Wednesday, October 29, 2008

Kisah Uci di Balik Bilik Bambu

Rusli Mardani alias Wahyu Ramadhan, (26), seperti hidup di dunia sunyi, walau rumah kontrakannya ada di kompleks permukiman yang padat, lagi riuh. Rumah kontrakannya mungil, cuma seperti kamar sempit berukuran 15 meter persegi.

Rumah mungil itu terjepit rapat oleh rumah-rumah sekelilingnya. Lelaki kelahiran Dolong, Sulawesi Tengah itu, sudah setahun hidup di petak sempit itu. Hanya istri dan putrinya yang berusia 9 tahun "temannya" di kompleks itu.

Entah apa yang membuat dia betah di rumah itu. Mungkin terpaksa. Yang pasti, rumah di Jalan Kelapa Gading Sengon VII, RT 05, RW 14, Kelurahan Kelapa Gading Barat, Jakarta, itu amat dekat dengan depo pengisian truk tangki BBM Plumpang.

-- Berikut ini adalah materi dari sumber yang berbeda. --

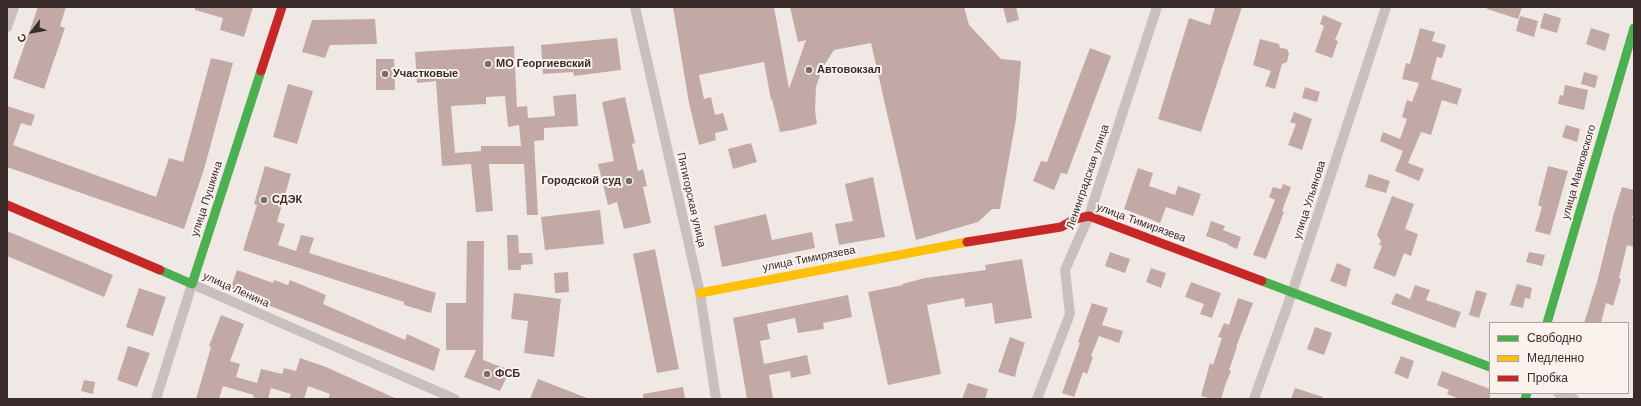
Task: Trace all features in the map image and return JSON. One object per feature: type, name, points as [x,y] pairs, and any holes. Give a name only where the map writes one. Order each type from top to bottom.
[{"type":"street","points":[[7,27],[14,7]]},
{"type":"street","name":"улица Пушкина","points":[[156,399],[282,7]]},
{"type":"street","name":"Пятигорская улица","points":[[635,7],[700,293],[716,399]]},
{"type":"street","name":"Ленинградская улица","points":[[1037,399],[1070,314],[1065,270],[1089,216],[1157,7]]},
{"type":"street","name":"улица Ульянова","points":[[1254,399],[1292,292],[1386,7]]},
{"type":"street","name":"улица Маяковского","points":[[1547,322],[1634,28]]},
{"type":"street","name":"улица Ленина","points":[[7,205],[455,399]]},
{"type":"street","name":"улица Тимирязева","points":[[700,293],[954,244],[1061,227],[1075,218],[1089,216],[1489,367]]},
{"type":"street","points":[[1561,394],[1574,399]]},
{"type":"building","points":[[38,7],[66,7],[60,26],[65,28],[44,89],[13,78]]},
{"type":"building","points":[[195,7],[253,7],[244,37],[220,30],[223,18],[195,10]]},
{"type":"building","points":[[673,7],[774,7],[789,89],[806,40],[798,42],[790,7],[964,7],[969,25],[1001,59],[1021,61],[1016,119],[1000,209],[992,209],[978,222],[916,240],[871,43],[834,50],[823,67],[816,87],[815,110],[817,124],[793,130],[780,132],[772,99],[771,100],[764,62],[699,75],[704,99],[711,97],[715,115],[723,113],[728,130],[715,133],[716,140],[699,145],[689,103]]},
{"type":"building","points":[[1003,7],[1016,7],[1019,20],[1007,23]]},
{"type":"building","points":[[1215,7],[1242,7],[1201,132],[1158,119],[1189,18],[1210,25]]},
{"type":"building","points":[[1487,7],[1522,7],[1518,19],[1487,9]]},
{"type":"building","points":[[1544,13],[1561,18],[1557,33],[1540,28]]},
{"type":"building","points":[[1323,15],[1342,23],[1335,40],[1338,41],[1332,58],[1315,52],[1324,26],[1320,24]]},
{"type":"building","points":[[1520,16],[1538,21],[1534,37],[1516,31]]},
{"type":"building","points":[[375,19],[377,44],[330,45],[325,58],[302,52],[312,20]]},
{"type":"building","points":[[1420,28],[1435,32],[1432,41],[1446,45],[1442,58],[1437,57],[1431,79],[1462,89],[1457,105],[1442,100],[1431,135],[1421,132],[1408,163],[1424,169],[1419,181],[1395,171],[1403,151],[1380,141],[1383,132],[1400,139],[1407,119],[1402,117],[1407,100],[1412,102],[1419,83],[1402,79],[1406,63],[1410,64]]},
{"type":"building","points":[[1591,28],[1610,34],[1605,51],[1586,44]]},
{"type":"building","points":[[617,38],[621,70],[574,76],[573,72],[543,74],[541,45]]},
{"type":"building","points":[[1260,39],[1279,44],[1280,48],[1287,49],[1289,53],[1287,62],[1282,64],[1275,89],[1265,86],[1271,71],[1253,65]]},
{"type":"building","points":[[514,46],[517,107],[527,106],[528,118],[555,116],[553,96],[576,94],[578,126],[544,128],[544,140],[534,141],[538,215],[527,215],[524,164],[489,164],[493,211],[476,212],[471,164],[442,166],[436,81],[417,83],[415,52]],"holes":[[[505,96],[508,127],[519,125],[521,146],[481,146],[481,151],[455,153],[451,106],[486,104],[486,97]]]},
{"type":"building","points":[[1090,48],[1111,56],[1067,174],[1061,173],[1054,190],[1033,181],[1041,161],[1047,162]]},
{"type":"building","points":[[211,58],[233,63],[204,169],[184,229],[7,167],[7,106],[35,115],[31,126],[21,123],[13,145],[156,197],[169,158],[183,162]]},
{"type":"building","name":"Участковые","points":[[376,59],[394,59],[395,90],[376,90]]},
{"type":"building","points":[[1584,72],[1598,76],[1595,88],[1581,84]]},
{"type":"building","points":[[288,84],[313,91],[297,144],[273,137]]},
{"type":"building","points":[[1565,85],[1588,90],[1584,110],[1558,104],[1560,95],[1563,96]]},
{"type":"building","points":[[1305,87],[1320,92],[1317,102],[1302,98]]},
{"type":"building","points":[[625,97],[635,143],[632,144],[638,171],[643,169],[647,186],[643,187],[651,223],[624,229],[617,202],[608,205],[598,164],[614,161],[602,102]]},
{"type":"building","points":[[1294,112],[1312,119],[1302,150],[1288,145],[1296,124],[1290,122]]},
{"type":"building","points":[[1566,125],[1580,129],[1577,142],[1562,137]]},
{"type":"building","points":[[751,143],[757,162],[733,169],[728,149]]},
{"type":"building","points":[[265,166],[291,174],[277,222],[285,224],[278,245],[296,251],[301,235],[314,238],[309,253],[436,293],[431,313],[404,305],[404,302],[243,250],[257,205],[254,204]]},
{"type":"building","points":[[1548,166],[1568,171],[1550,235],[1535,231],[1542,207],[1538,205]]},
{"type":"building","points":[[1138,168],[1153,173],[1149,186],[1175,195],[1178,186],[1201,194],[1193,216],[1166,207],[1160,223],[1124,209]]},
{"type":"building","points":[[1369,174],[1390,181],[1386,193],[1365,187]]},
{"type":"building","points":[[873,177],[885,237],[839,245],[835,224],[853,221],[845,184]]},
{"type":"building","points":[[1283,184],[1291,187],[1282,211],[1284,212],[1266,259],[1253,255],[1275,200],[1269,197],[1273,187],[1281,189]]},
{"type":"building","points":[[1622,187],[1634,190],[1634,210],[1632,218],[1634,218],[1634,247],[1627,245],[1619,278],[1621,279],[1613,306],[1606,303],[1601,322],[1584,322],[1597,282]]},
{"type":"building","points":[[1392,196],[1414,204],[1405,229],[1418,234],[1411,256],[1404,253],[1395,277],[1373,268],[1382,246],[1379,245],[1381,241],[1377,235]]},
{"type":"building","points":[[600,210],[604,244],[545,250],[541,217]]},
{"type":"building","points":[[766,214],[772,240],[812,232],[815,248],[722,267],[714,226]]},
{"type":"building","points":[[1211,221],[1225,226],[1223,230],[1241,237],[1237,249],[1206,236]]},
{"type":"building","points":[[7,231],[113,275],[104,297],[7,256]]},
{"type":"building","points":[[507,235],[518,235],[519,253],[532,253],[533,264],[521,265],[521,270],[508,270]]},
{"type":"building","points":[[467,241],[484,241],[483,360],[510,370],[500,391],[464,377],[476,350],[446,350],[446,303],[466,303]]},
{"type":"building","points":[[655,249],[679,369],[657,373],[633,254]]},
{"type":"building","points":[[1110,252],[1130,259],[1125,273],[1105,266]]},
{"type":"building","points":[[1529,252],[1545,255],[1542,266],[1526,262]]},
{"type":"building","points":[[1022,259],[1032,318],[995,324],[992,303],[965,307],[964,298],[927,305],[941,374],[888,385],[868,292],[903,285],[902,284],[925,278],[986,270],[985,265]]},
{"type":"building","points":[[1337,263],[1351,269],[1346,287],[1330,281]]},
{"type":"building","points":[[1151,268],[1166,273],[1161,288],[1146,282]]},
{"type":"building","points":[[237,270],[273,283],[274,280],[288,285],[290,280],[326,295],[323,304],[405,340],[407,334],[440,349],[434,371],[230,290]]},
{"type":"building","points":[[568,272],[569,292],[555,293],[554,273]]},
{"type":"building","points":[[1191,282],[1221,293],[1212,318],[1200,314],[1204,304],[1185,297]]},
{"type":"building","points":[[1517,284],[1532,288],[1530,299],[1525,298],[1523,308],[1510,305]]},
{"type":"building","points":[[1415,285],[1430,290],[1426,300],[1461,312],[1455,328],[1391,304],[1396,293],[1410,299]]},
{"type":"building","points":[[139,288],[166,297],[153,336],[126,327]]},
{"type":"building","points":[[1476,290],[1487,293],[1479,318],[1469,315]]},
{"type":"building","points":[[514,293],[561,299],[554,357],[524,353],[528,321],[511,319]]},
{"type":"building","points":[[848,295],[852,317],[823,323],[824,329],[798,333],[795,318],[767,324],[770,339],[760,341],[764,364],[807,355],[811,374],[791,378],[790,371],[769,375],[773,399],[747,399],[733,318]]},
{"type":"building","points":[[1238,298],[1253,303],[1236,347],[1229,370],[1231,371],[1221,399],[1212,399],[1201,396],[1210,363],[1213,365],[1222,338],[1218,337],[1224,323],[1229,325]]},
{"type":"building","points":[[1092,303],[1108,308],[1102,325],[1123,331],[1119,343],[1099,336],[1091,356],[1093,357],[1087,374],[1083,372],[1074,397],[1062,393],[1080,343],[1078,342]]},
{"type":"building","points":[[221,315],[244,324],[230,361],[240,364],[236,377],[257,383],[261,369],[282,374],[284,368],[296,371],[300,358],[326,367],[397,399],[328,399],[330,394],[308,386],[304,399],[289,399],[291,394],[271,388],[268,399],[261,399],[253,397],[254,395],[223,386],[219,399],[196,399],[211,347],[209,346]]},
{"type":"building","points":[[1315,327],[1332,333],[1324,355],[1307,349]]},
{"type":"building","points":[[1010,337],[1025,343],[1015,377],[998,372]]},
{"type":"building","points":[[128,346],[150,353],[137,387],[117,380]]},
{"type":"building","points":[[1401,356],[1414,361],[1408,379],[1394,373]]},
{"type":"building","points":[[1442,371],[1489,389],[1490,399],[1459,399],[1447,394],[1449,390],[1437,385]]},
{"type":"building","points":[[538,379],[587,398],[587,399],[530,399]]},
{"type":"building","points":[[84,380],[95,382],[93,394],[81,391]]},
{"type":"building","points":[[968,383],[988,389],[985,399],[962,399]]},
{"type":"building","points":[[683,387],[685,399],[643,399],[643,394]]},
{"type":"building","points":[[1295,388],[1323,397],[1322,399],[1291,399]]},
{"type":"traffic: fast","points":[[1547,322],[1634,28]]},
{"type":"traffic: fast","points":[[160,270],[192,284],[261,71]]},
{"type":"traffic: fast","points":[[1262,281],[1489,367]]},
{"type":"traffic: fast","points":[[1525,399],[1527,394]]},
{"type":"traffic: slow","points":[[700,293],[967,242]]},
{"type":"traffic: jam","points":[[261,71],[282,7]]},
{"type":"traffic: jam","points":[[7,205],[160,270]]},
{"type":"traffic: jam","points":[[967,242],[1061,227],[1075,219],[1089,216],[1262,281]]},
{"type":"place","name":"МО Георгиевский","points":[[488,64]]},
{"type":"place","name":"Автовокзал","points":[[809,70]]},
{"type":"place","name":"Участковые","points":[[385,74]]},
{"type":"place","name":"Городской суд","points":[[629,181]]},
{"type":"place","name":"СДЭК","points":[[264,200]]},
{"type":"place","name":"ФСБ","points":[[487,374]]}]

Uci kini menghadapi sangkaan serius. Dituduh mau melakukan pengeboman terhadap tangki BBM Plumpang itu.

Tetangganya Yono, menilai Wahyu sebagai pribadi yang tertutup. Hanya satu-dua orang yang pernah dilihatnya bertamu. Yono sampai tak tahu siapa nama istri Wahyu yang selalu bercadar itu. "Agamanya aneh, kayak punya klub," ujar tukang bakso yang tinggal 10 meter dari rumah Wahyu.

Ada juga tetangga yang mengenal Wahyu. "Hubungannya dengan tetangga, setahu saya, baik," kata Uti Utami, 33 tahun. Ia juga tahu Wahyu kadang bekerja sebagai tukang bor sumur. Wahyu seperti mengasingkan diri di tengah keramaian, sampai-sampai pengurus RT setempat tak mengenalnya. "Saya tak kenal Wahyu," kata Pak Ketua RW 14 Abdul Wahab.

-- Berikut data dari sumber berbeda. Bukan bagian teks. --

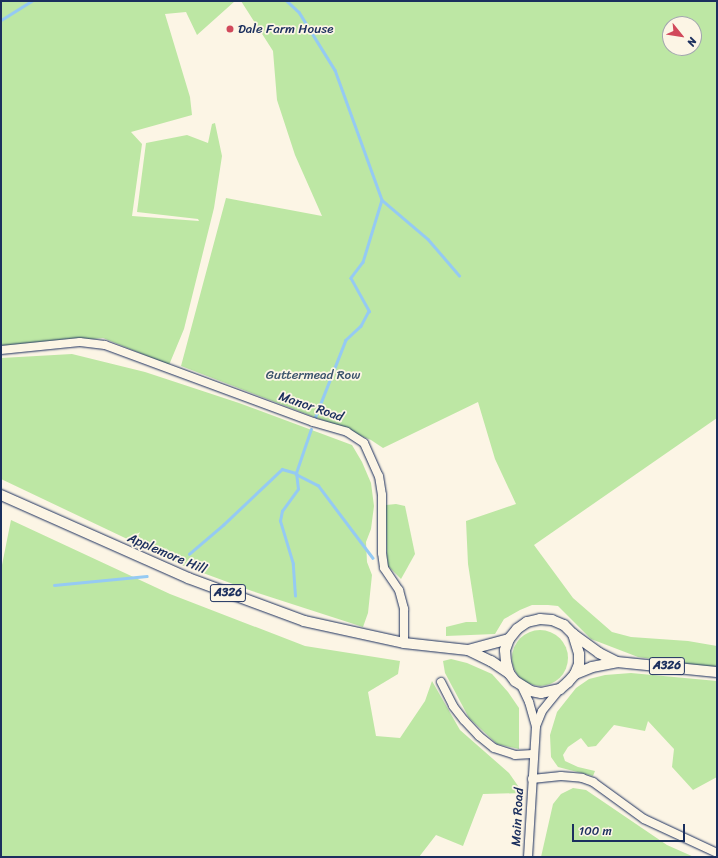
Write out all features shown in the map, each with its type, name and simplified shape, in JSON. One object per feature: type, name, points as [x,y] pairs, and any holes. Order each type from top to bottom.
[{"type":"main road","name":"Applemore Hill","points":[[1,495],[188,578],[304,621],[404,643],[468,650],[491,661],[509,673]]},
{"type":"main road","points":[[540,619],[552,620],[564,625],[573,634],[580,654],[579,664],[575,674],[560,689],[541,693],[522,687],[509,673],[506,656],[509,639],[517,629],[527,622],[540,619]]},
{"type":"main road","name":"A326","points":[[573,634],[599,653],[617,662]]},
{"type":"main road","name":"Applemore Hill","points":[[468,650],[509,639]]},
{"type":"main road","name":"A326","points":[[575,674],[592,667],[617,662],[717,672]]},
{"type":"street","name":"Manor Road","points":[[1,350],[80,342],[104,345],[313,422],[347,432],[364,443],[380,476],[382,495],[382,553],[384,568],[399,590],[404,610],[404,643]]},
{"type":"street","points":[[441,682],[453,706],[464,720],[479,736],[494,748],[515,755],[533,754]]},
{"type":"street","name":"Main Road","points":[[522,687],[529,702],[536,726]]},
{"type":"street","name":"Main Road","points":[[528,857],[533,754],[536,726],[542,711],[560,689]]},
{"type":"street","name":"Main Road","points":[[532,779],[561,776],[582,778],[593,782],[644,819],[717,853]]},
{"type":"green space","points":[[1,1],[235,1],[197,35],[186,12],[165,14],[190,97],[192,115],[131,132],[142,144],[132,216],[199,221],[198,219],[137,212],[146,143],[187,135],[208,143],[212,124],[215,123],[222,156],[214,208],[184,329],[169,365],[103,338],[1,349]]},
{"type":"green space","name":"Guttermead Row","points":[[241,1],[717,1],[717,418],[534,545],[573,598],[612,632],[631,637],[688,641],[717,646],[717,668],[638,657],[591,639],[558,606],[532,605],[520,610],[504,619],[495,634],[446,636],[446,627],[466,622],[477,622],[468,564],[466,521],[516,504],[495,459],[478,402],[383,448],[371,440],[330,423],[181,366],[226,198],[322,216],[295,155],[277,100],[273,51]]},
{"type":"green space","points":[[72,354],[145,372],[239,403],[352,445],[362,462],[371,483],[374,506],[371,529],[366,542],[367,562],[372,575],[368,613],[363,627],[252,591],[184,566],[1,479],[1,358]]},
{"type":"green space","points":[[396,504],[405,506],[415,554],[401,579],[388,566],[387,556],[386,505]]},
{"type":"green space","points":[[11,520],[170,594],[305,646],[400,661],[398,674],[368,692],[376,736],[400,738],[425,701],[432,681],[460,730],[509,773],[523,793],[483,794],[463,846],[436,835],[419,857],[1,857],[1,570]]},
{"type":"green space","points":[[540,630],[551,632],[560,638],[566,647],[568,658],[566,669],[560,678],[551,684],[540,686],[529,684],[520,678],[514,669],[512,658],[514,647],[520,638],[529,632]]},
{"type":"green space","points":[[451,659],[467,663],[492,674],[508,692],[519,708],[519,749],[497,744],[469,718],[445,673],[443,661]]},
{"type":"green space","points":[[631,673],[717,681],[717,777],[693,790],[672,767],[674,749],[648,721],[645,731],[614,725],[596,746],[588,747],[581,738],[568,747],[563,755],[565,761],[578,767],[595,771],[593,776],[558,767],[551,757],[550,735],[557,712],[576,688],[589,679],[605,675]]},
{"type":"green space","points":[[573,788],[586,790],[667,845],[694,857],[541,857],[553,804],[561,794]]},
{"type":"waterway","points":[[1,20],[32,1]]},
{"type":"waterway","points":[[287,1],[299,12],[335,70],[382,200],[363,262],[351,278],[369,311],[361,326],[346,340],[316,416]]},
{"type":"waterway","points":[[382,200],[428,239],[459,275]]},
{"type":"waterway","points":[[189,554],[223,525],[282,469],[296,473],[311,429]]},
{"type":"waterway","points":[[295,596],[293,564],[280,521],[282,511],[298,489],[296,473]]},
{"type":"waterway","points":[[296,474],[318,485],[373,558]]},
{"type":"waterway","points":[[54,585],[147,576]]},
{"type":"place","name":"Dale Farm House","points":[[230,29]]}]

Paman Rusli Mardani, Endhe Mardhani, mengaku kaget sewaktu mendengar keponakannya ditangkap melaui berita di telivisi. “Kami kaget Uci disangka teroris,” katanya kepada Media Alkhairaat, Ahad kemarin.

Ende mengaku hampir 8 tahun sejak tahun 2001, keluarga besarnya putus komunikasi dan tidak tahu keberadaan Uci. Ende mengatakan Uci lahir di Desa Dolong, Kecamatan Walea Kepulauan, Kabupaten Tojo Una-Una, Sulawesi Tengah. Sekolah Uci, kata dia, mulai dari SD, SMP dan SMA semua ditamatkan di Poso.

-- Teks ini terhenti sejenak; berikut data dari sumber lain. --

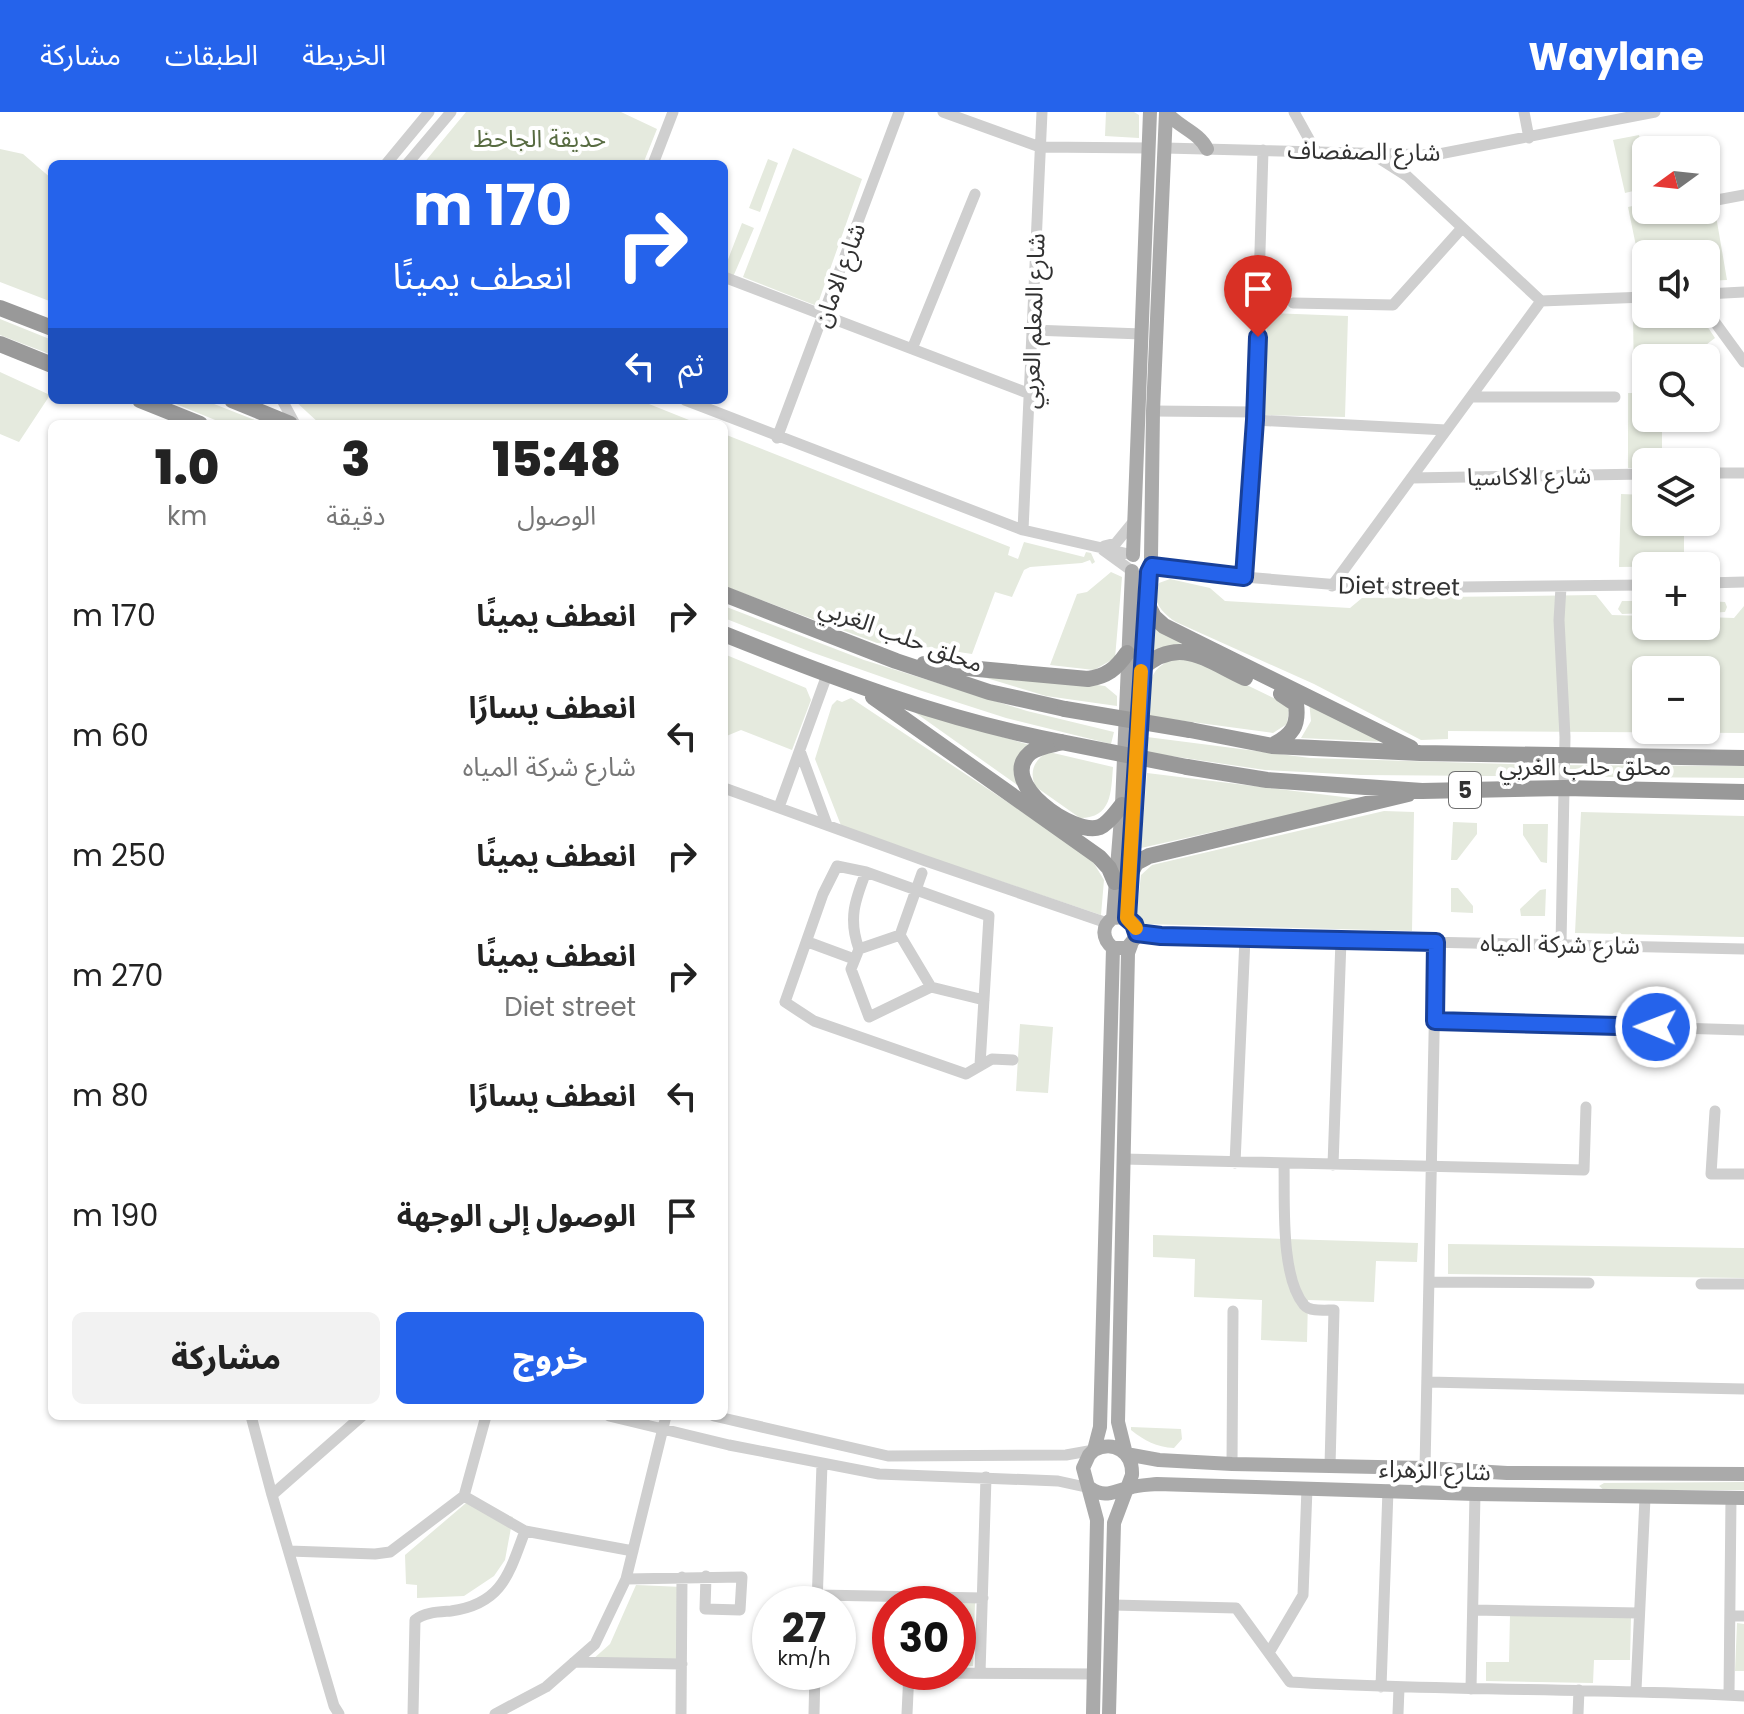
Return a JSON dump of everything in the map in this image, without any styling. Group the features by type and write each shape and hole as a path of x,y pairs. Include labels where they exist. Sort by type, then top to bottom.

Di Poso, Uci tinggal bersama kakak perempuannya Nive Mardhani di Kelurahan Kayamanya, Poso Kota.

Menurut Ende, Uci anak yang baik, penurut dan pendiam. Orangtuanya di Dolong menangis saat tahu Uci ditangkap. “Dia anak baik dan pendiam, Kalau diingatkan, jangan nakal ikut anak-anak yang mabuk-mabukan dia akan menurut,” kata Ende.
Dia penurut sama orang tuanya, kakak, dan paman-pamannya. Bahkan karena perawakannya yang tinggi besar, ia pernah ikut menjadi pasukan Paskibraka di Poso Kota.

Di mata teman-temanya di Kayamanya, Uci terbilang anak baik suka menolong yang susah. Dia pendiam tidak banyak cerita. “Dia pendiam, tidak banyak cing-cong,” kata Aco, teman dekat Uci di Kayamanya.

Keluarga berharap bisa bertemu Uci untuk melepaskan rindu dan merawat anaknya dan istrinya. “Antara sedih dan syukur. Sedih, karena Uci ditangkap Polisi karena mengikuti aktifitas yang dilarang pemerintah. Syukur karena, dia masih hidup,” jelas Ende.

Rumah Wahyu berdinding separuh tembok setinggi satu meter dan anyaman bambu. Pintunya dari tripleks dengan tambalan di sana-sini. Atapnya asbes dan genteng dengan susunan tak rapi. Lantai di teras rumah hanya dialasi selembar ambal usang. Polisi tak menemukan Wahyu alias Rusli Mardhani alias Uci alias Muklis, tapi polisi mengklaim telah menemukan 2,6 kilogram bahan peledak TNI, pistol, dan sejumlah peluru di sana.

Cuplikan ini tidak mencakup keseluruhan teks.